Andrew Ross Sorkin: A very pessimistic picture. We’ve got a question right over here.

Audience Member: Stan, given that pessimistic demographic and financial picture, what asset classes does a smart investor expose themselves to?

Stan Druckenmiller: It’s very hard to short stocks — it sounds great in theory, but it’s very difficult, because you’re basically playing against the house: the government, the securities industry, everyone. Probably the asset class I’d get into if this were unfolding would be cash. In my world, because I do this for a living and have been doing it a long time, I’m probably more interested in bonds and currencies than in stocks, because once you get into a chaotic period they tend to make their biggest moves. If I were 18 and trying to prepare myself financially, I would study and learn how to play a range of asset classes — not just equities.

Andrew Ross Sorkin: Is buy-and-hold a bad idea? Larry Fink was here, Art was here from Oppenheimer this morning — the buy-and-hold strategy. You’ve been a long-term investor but you’ve been in and out the whole time. What do you think of just buying mutual funds?

Stan Druckenmiller: It beats trying to time the market, because 85% of people are worse than random. So yeah — if you believe you have great companies, you really know something about them, and you believe they’re going to grow, I’m okay with that strategy as opposed to market timing. Because if people were just random and right 50% of the time, I don’t know what I’d say — but they’re not. The crowd is usually wrong on the market.

Andrew Ross Sorkin: We’re going to leave it there. Do you want to give us a glimmer of hope on something?

Stan Druckenmiller: Well, I’m very optimistic about my future.

Andrew Ross Sorkin: On that note — Stan Druckenmiller. The great Stan Druckenmiller. Thank you, Stan. Appreciate it.

→ **Task prompt**:
In the interview, which asset class does Druckenmiller say he would probably get into if the pessimistic scenario were unfolding?

→ **Data provided**:
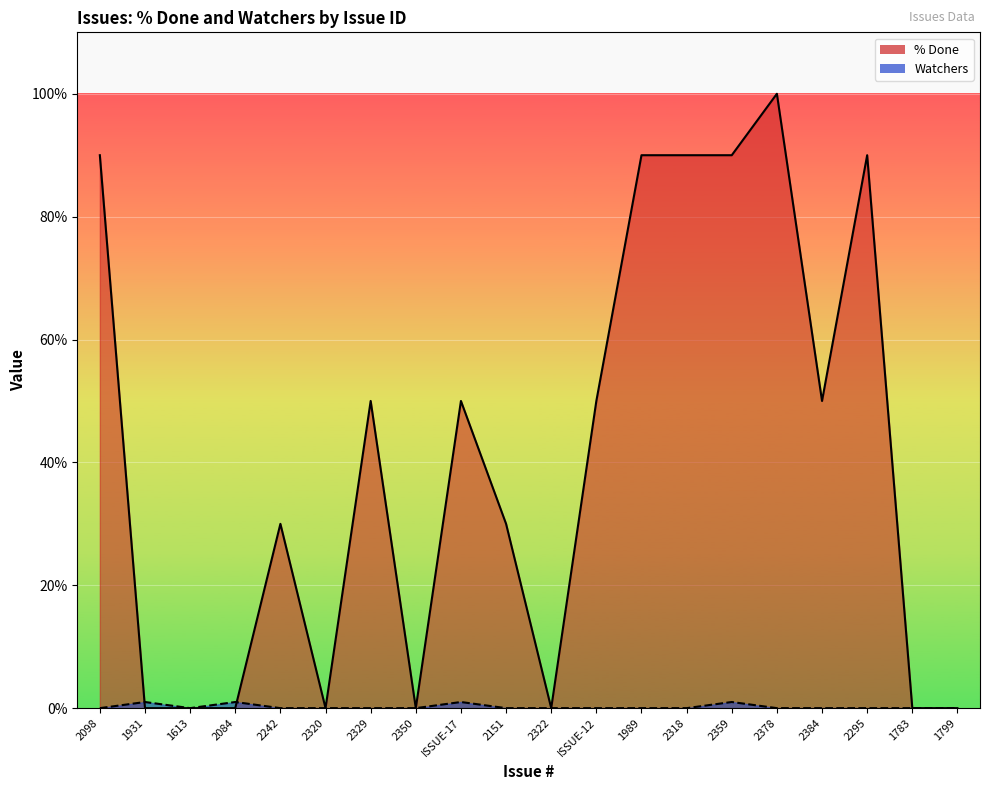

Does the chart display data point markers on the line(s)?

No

→ **Task solution**:
Cash.